Robinhood and other online brokerages are facing a barrage of complex criticism after not allowing their retail traders to speculate on GameStop.
Online Brokerages Sphere of Influence Grows
GameStop is a company that until a few weeks ago was known mostly by its ‘gaming’ clients and those on Wall Street who worked with the equity, but in the last week the company has been drawn into the spotlight as its valuation has swiftly increased. Robinhood and other retail brokers have helped create a bigger trading landscape the past year as a surge of online participants sitting in their homes participate in speculative equities.
Robinhood and other online brokerages yesterday halted the buying of certain stocks with little warning because they deemed them too speculative, this included GameStop stock, which then began to lose value. Robinhood and other online brokerages are likely concerned about getting hit with lawsuits if their clients start losing billions of dollars if and when the speculative equities tumble.
When Robinhood halted buying, GameStop began to drop in value because it could not be boosted by retail traders. There are rumors that when Robinhood took action, hedge funds began to short the stock again. Since then Robinhood and others have started to allow limited buying. Robinhood and other brokerages have benefited from the surge in retail trading in stock markets since the start of coronavirus.
GameStop Becomes a Roller Coaster Ride
GameStop (GME: NYSE) is a rather small brick and mortar gaming company that until the middle of January was a largely ignored equity on the NYSE. The stock began to get interest from retail traders via social media communities like the Reddit r/wallstreetbets group. GameStop was founded in 1984. GameStop has gone from nearly 17.00 USD early in January to nearly 468.00 USD on the 27th of January.
The dynamic behind the rise in value of GameStop is because social media has provided a source for small traders to act as one. A trading tactic some retail speculators have used is to identify positions via legal documents which show large short positions of equities and to try and initiate a short squeeze.
Some of the retail traders involved in the GameStop action, see themselves as ‘social justice traders’ and they are fighting this battle against hedge funds. Hedge funds are typically important ‘Big Players’ shorting stocks they feel have limited justification for having higher values. Hedge funds have a lot of money, they can short stocks and play a waiting game for equities to eventually fall in value, which is then when they buy the stock back and make profits.
Reddit and the Dynamics of Social Trading
Small traders acting as one have an outlet now to fight Wall Street’s ‘Big Players’. By highlighting and buying the stocks hedge funds are shorting, it means the hedge funds are required to put more money into these stocks to cover margin calls when the value of the equities rise. Meaning hedge funds have to place money to protect positions or decide to get out of the chosen equity and take a massive loss.

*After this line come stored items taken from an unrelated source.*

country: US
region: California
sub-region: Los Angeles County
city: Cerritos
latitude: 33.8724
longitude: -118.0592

Some young millennials, who protested and supported the Occupy Wall Street movement during the financial crisis of 2008 went home, matured, and made disposable income. Perhaps these folks have decided to fight the machine from the inside while trading equities online. Twitter has a blizzard of tweets supporting the retail traders as they battle the hedge funds. It is an ‘Us vs. Them’ battle cry. To some extent, the buying was amplified through the subreddit wallstreetbets on reddit.
Hedge Funds have Powerful Allies and May Have Called Them
Hedge funds have claimed GameStop was being manipulated but let us be honest; hedge funds are part of powerful ‘grey area’ trades that effect markets. One way this can be done is via dark pools. Hedge funds may have called those they have connections with – potentially in places like the SEC – and asked them to intervene with brokerage houses like Robinhood and shut down the ability to trade these speculative stocks based on them being a danger to clients, even though that isn’t hedge funds real objectives. Admittedly, this is pure conjecture on my part.

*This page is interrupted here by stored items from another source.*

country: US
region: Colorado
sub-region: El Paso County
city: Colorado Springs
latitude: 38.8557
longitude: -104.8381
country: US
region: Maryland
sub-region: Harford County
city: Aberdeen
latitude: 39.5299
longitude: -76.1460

Real Value and the Art of Making Money
Which calls into question implications of real value, yes, the retail traders liked GameStop, but why? Did it have any real value? Certainly, GameStop did not have hundreds of billions worth, except on computer screens it suddenly did. Battles as social justice traders take on hedge funds and try to destroy them from the inside could go on as better trading platform technology, behavioral sentiment data, and the ability to communicate faster improves.

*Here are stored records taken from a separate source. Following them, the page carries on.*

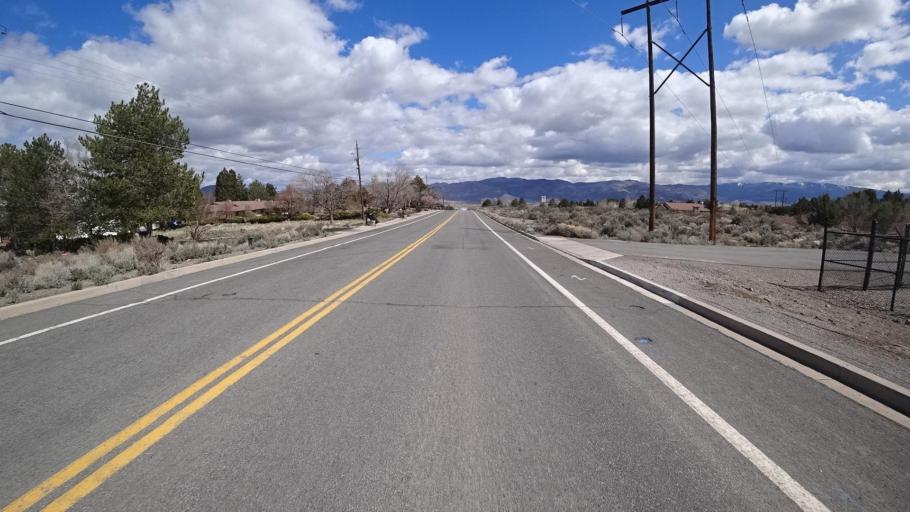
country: US
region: Nevada
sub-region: Washoe County
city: Reno
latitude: 39.4187
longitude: -119.7849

The recent manipulation and price movement may not have been illegal. That will be for courts to decide. Already yesterday lawsuits began to be filed against Robinhood by retail traders for shutting down the ability to speculate on GameStop. New regulations and laws are a near certainty following the trading we are witnessing this week.
Speculators can look at the results and impact on equities this week like GameStop and find an interesting similarity to cryptocurrencies. Stocks this week proved they can be just as manipulated as any cryptocurrency and their value is often meaningless except for what is published virtually on a terminal for speculators to wager.
The power of social media and the growing ability of small retail traders to act as one against ‘Big Players’ is not going to suddenly evaporate. Governments need to keep the markets open to the public; this is about capitalism being allowed to be practiced by all. Investors and speculators will need to take a deep breath and get used to the dynamic environment, there will be injuries from playing the trading game once in a while.